Rev. Byrd moves forward in Monroe, doesn’t want to relive past

10/20/2012
BY TK BARGER
BLADE RELIGION EDITOR
Rev. Joseph Byrd at Stewart Road Christian Ministries Center,
Rev. Joseph Byrd at Stewart Road Christian Ministries Center,

MONROE — They say that you can’t go home again. Returning to church is different, perhaps especially so for the Rev. Joseph Byrd.

Last Sunday, Mr. Byrd stood in the pulpit as lead pastor — for the second time — in Monroe, at Stewart Road Christian Ministries Center, 1199 Stewart Rd. This week, the celebration is behind him and Mr. Byrd is back to the business of the church, and moving back into his office and unpacking things.

From 1992 through 2003, Mr. Byrd was the main man at Stewart Road. He saw the church through a major building project, and the congregation almost tripled in size during his tenure, growing to 900 members.

But he was also studying to be a lawyer at the University of Toledo, and after he received his degree, he decided to leave Stewart Road to work at the headquarters of his denomination, the Church of God, in Cleveland, Tenn., and to teach at its school, Lee College. He also spent some time as the county attorney of Bradley County, Tennesseee.

In July, Mr. Byrd was serving as lead pastor of a troubled congregation in Orlando, Fla., which he was helping return to vitality. At a Church of God gathering, he heard that the most recent top minister at Stewart Road, the Rev. Sean O’Neal, had accepted the call to an evangelistic ministry in Baltimore. Mr. Byrd has a high opinion of Pastor O’Neal, and he had sad feelings for his former congregation losing a good minister.

“Pastor Sean’s leaving grieved me in a way,” Mr. Byrd said. “My wife saw that, and she asked if I wanted to go back.

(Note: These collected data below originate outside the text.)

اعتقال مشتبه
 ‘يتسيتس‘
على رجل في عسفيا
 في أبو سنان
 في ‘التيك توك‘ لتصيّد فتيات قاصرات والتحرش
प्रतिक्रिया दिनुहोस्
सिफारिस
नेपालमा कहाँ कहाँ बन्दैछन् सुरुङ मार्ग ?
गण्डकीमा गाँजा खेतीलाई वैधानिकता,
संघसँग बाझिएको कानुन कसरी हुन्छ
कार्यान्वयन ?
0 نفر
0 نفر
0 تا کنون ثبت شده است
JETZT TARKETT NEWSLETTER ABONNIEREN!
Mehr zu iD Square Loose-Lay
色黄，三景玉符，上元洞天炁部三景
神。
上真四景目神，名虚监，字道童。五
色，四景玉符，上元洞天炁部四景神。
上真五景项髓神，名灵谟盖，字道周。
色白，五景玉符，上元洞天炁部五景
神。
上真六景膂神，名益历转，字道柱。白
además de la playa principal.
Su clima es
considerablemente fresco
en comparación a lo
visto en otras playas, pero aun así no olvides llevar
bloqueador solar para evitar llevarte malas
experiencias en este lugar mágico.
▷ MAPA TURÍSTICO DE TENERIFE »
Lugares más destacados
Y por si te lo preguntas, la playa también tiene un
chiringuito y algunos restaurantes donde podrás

I had never thought about it in that whole eight-year period up to that point.”

But that thought and his wife’s encouragement set things in motion.

In the process of discerning whether to return, Mr. Byrd said, “I was very clear to the congregation that we can’t re-create what was done 10 years ago. We committed to the [church] council and the congregation not to relive the past, but move forward.”

The council, the congregation, and the area’s bishop all liked the idea of his return, and Mr. Byrd was appointed as lead pastor. Now that he’s back, he and the congregation know that “the way we did things in the ’90s won’t work today, so it gives me a certain kind of freedom to come in fresh and new.”

“I am clearly a different man” from his earlier years as pastor, he said. “Even my perspective has changed from that time to this. I was in my 30s then, now I’ll be 50 later this year. I can know about my heart and sense of ministry and the character of a leader. Hopefully, those experiences I’ve had in the interim will be enough to take the church to its new chapter.”

What is that chapter?

“My first answer was I don’t really know for sure. The best thing I can say about the future is to talk about where my passion is now. Where I’m at in life, first, is discipling, making disciples. Not just drawing a crowd, but seeing people grow spiritually. This is the great commission of Matthew 28:19, ‘Go and make disciples.’ He doesn’t just say, ‘Go and see people get converted,’ but go and watch people grow in their spiritual life, and watch them become who [Jesus] intended them to be through their conversion.”

Mr. Byrd gives an example of how discipling isn’t easy: “If you’re looking at what Jesus did, it took him a full three years to disciple those first 12.”

In making disciples, Mr. Byrd says, the church is “building people up within the walls of the church to be effective in ministry outside the walls of the church.”

And outside those walls Mr. Byrd, a native Michigander, has returned to a place he loves and people he knows. “Monroe’s got its own unique personality and nature to it,” he said. When he lived in Monroe during his first posting as lead pastor, “the fire department saved my house, I worked with all the funeral directors. There are so many ties and connections with the community and with the church folks.”